▶ **The problem**: Each line below must be transcribed with no word changed.

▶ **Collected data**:
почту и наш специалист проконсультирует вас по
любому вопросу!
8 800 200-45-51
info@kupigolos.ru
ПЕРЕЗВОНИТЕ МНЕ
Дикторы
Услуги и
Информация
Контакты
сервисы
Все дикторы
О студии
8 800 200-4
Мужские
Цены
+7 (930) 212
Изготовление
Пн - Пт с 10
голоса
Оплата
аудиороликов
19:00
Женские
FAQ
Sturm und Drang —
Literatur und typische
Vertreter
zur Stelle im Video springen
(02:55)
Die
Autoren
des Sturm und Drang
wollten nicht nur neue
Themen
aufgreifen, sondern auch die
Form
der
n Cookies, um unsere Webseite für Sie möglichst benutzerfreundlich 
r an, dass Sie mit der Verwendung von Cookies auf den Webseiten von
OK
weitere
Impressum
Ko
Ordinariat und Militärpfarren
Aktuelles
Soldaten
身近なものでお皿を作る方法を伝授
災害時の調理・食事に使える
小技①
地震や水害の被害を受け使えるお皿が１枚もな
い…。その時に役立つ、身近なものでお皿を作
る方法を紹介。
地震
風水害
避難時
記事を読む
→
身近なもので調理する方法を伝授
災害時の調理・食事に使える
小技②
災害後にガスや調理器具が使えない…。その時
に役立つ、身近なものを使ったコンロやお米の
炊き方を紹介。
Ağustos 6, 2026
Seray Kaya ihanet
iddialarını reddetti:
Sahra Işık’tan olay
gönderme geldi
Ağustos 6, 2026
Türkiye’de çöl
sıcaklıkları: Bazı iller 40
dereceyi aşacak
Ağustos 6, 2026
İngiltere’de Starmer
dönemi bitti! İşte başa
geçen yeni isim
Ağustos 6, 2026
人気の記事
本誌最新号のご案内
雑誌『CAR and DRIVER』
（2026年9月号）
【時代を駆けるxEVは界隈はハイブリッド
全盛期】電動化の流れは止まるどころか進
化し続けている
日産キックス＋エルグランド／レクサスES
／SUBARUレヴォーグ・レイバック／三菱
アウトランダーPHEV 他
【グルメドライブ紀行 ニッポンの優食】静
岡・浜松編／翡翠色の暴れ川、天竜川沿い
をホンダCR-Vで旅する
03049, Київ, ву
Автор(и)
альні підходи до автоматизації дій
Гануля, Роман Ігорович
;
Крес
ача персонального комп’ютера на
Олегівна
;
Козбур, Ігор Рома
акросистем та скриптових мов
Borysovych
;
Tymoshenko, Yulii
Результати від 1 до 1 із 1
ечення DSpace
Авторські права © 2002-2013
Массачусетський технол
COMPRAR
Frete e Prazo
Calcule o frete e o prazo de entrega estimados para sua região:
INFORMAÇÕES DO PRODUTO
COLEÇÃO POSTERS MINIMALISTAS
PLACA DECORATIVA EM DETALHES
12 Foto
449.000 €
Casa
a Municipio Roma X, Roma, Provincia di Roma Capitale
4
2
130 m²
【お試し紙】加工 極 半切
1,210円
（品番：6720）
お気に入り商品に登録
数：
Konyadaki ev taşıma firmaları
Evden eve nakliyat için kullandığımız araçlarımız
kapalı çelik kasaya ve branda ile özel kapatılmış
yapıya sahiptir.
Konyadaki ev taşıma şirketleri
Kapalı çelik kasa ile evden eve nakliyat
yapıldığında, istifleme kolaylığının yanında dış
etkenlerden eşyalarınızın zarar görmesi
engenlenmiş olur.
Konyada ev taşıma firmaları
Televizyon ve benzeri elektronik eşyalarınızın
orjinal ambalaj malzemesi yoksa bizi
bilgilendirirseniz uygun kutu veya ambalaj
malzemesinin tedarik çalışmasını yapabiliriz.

▶ **Reply to the task**:
почту и наш специалист проконсультирует вас по
любому вопросу!
8 800 200-45-51
info@kupigolos.ru
ПЕРЕЗВОНИТЕ МНЕ
Дикторы
Услуги и
Информация
Контакты
сервисы
Все дикторы
О студии
8 800 200-4
Мужские
Цены
+7 (930) 212
Изготовление
Пн - Пт с 10
голоса
Оплата
аудиороликов
19:00
Женские
FAQ
Sturm und Drang —
Literatur und typische
Vertreter
zur Stelle im Video springen
(02:55)
Die
Autoren
des Sturm und Drang
wollten nicht nur neue
Themen
aufgreifen, sondern auch die
Form
der
n Cookies, um unsere Webseite für Sie möglichst benutzerfreundlich 
r an, dass Sie mit der Verwendung von Cookies auf den Webseiten von
OK
weitere
Impressum
Ko
Ordinariat und Militärpfarren
Aktuelles
Soldaten
身近なものでお皿を作る方法を伝授
災害時の調理・食事に使える
小技①
地震や水害の被害を受け使えるお皿が１枚もな
い…。その時に役立つ、身近なものでお皿を作
る方法を紹介。
地震
風水害
避難時
記事を読む
→
身近なもので調理する方法を伝授
災害時の調理・食事に使える
小技②
災害後にガスや調理器具が使えない…。その時
に役立つ、身近なものを使ったコンロやお米の
炊き方を紹介。
Ağustos 6, 2026
Seray Kaya ihanet
iddialarını reddetti:
Sahra Işık’tan olay
gönderme geldi
Ağustos 6, 2026
Türkiye’de çöl
sıcaklıkları: Bazı iller 40
dereceyi aşacak
Ağustos 6, 2026
İngiltere’de Starmer
dönemi bitti! İşte başa
geçen yeni isim
Ağustos 6, 2026
人気の記事
本誌最新号のご案内
雑誌『CAR and DRIVER』
（2026年9月号）
【時代を駆けるxEVは界隈はハイブリッド
全盛期】電動化の流れは止まるどころか進
化し続けている
日産キックス＋エルグランド／レクサスES
／SUBARUレヴォーグ・レイバック／三菱
アウトランダーPHEV 他
【グルメドライブ紀行 ニッポンの優食】静
岡・浜松編／翡翠色の暴れ川、天竜川沿い
をホンダCR-Vで旅する
03049, Київ, ву
Автор(и)
альні підходи до автоматизації дій
Гануля, Роман Ігорович
;
Крес
ача персонального комп’ютера на
Олегівна
;
Козбур, Ігор Рома
акросистем та скриптових мов
Borysovych
;
Tymoshenko, Yulii
Результати від 1 до 1 із 1
ечення DSpace
Авторські права © 2002-2013
Массачусетський технол
COMPRAR
Frete e Prazo
Calcule o frete e o prazo de entrega estimados para sua região:
INFORMAÇÕES DO PRODUTO
COLEÇÃO POSTERS MINIMALISTAS
PLACA DECORATIVA EM DETALHES
12 Foto
449.000 €
Casa
a Municipio Roma X, Roma, Provincia di Roma Capitale
4
2
130 m²
【お試し紙】加工 極 半切
1,210円
（品番：6720）
お気に入り商品に登録
数：
Konyadaki ev taşıma firmaları
Evden eve nakliyat için kullandığımız araçlarımız
kapalı çelik kasaya ve branda ile özel kapatılmış
yapıya sahiptir.
Konyadaki ev taşıma şirketleri
Kapalı çelik kasa ile evden eve nakliyat
yapıldığında, istifleme kolaylığının yanında dış
etkenlerden eşyalarınızın zarar görmesi
engenlenmiş olur.
Konyada ev taşıma firmaları
Televizyon ve benzeri elektronik eşyalarınızın
orjinal ambalaj malzemesi yoksa bizi
bilgilendirirseniz uygun kutu veya ambalaj
malzemesinin tedarik çalışmasını yapabiliriz.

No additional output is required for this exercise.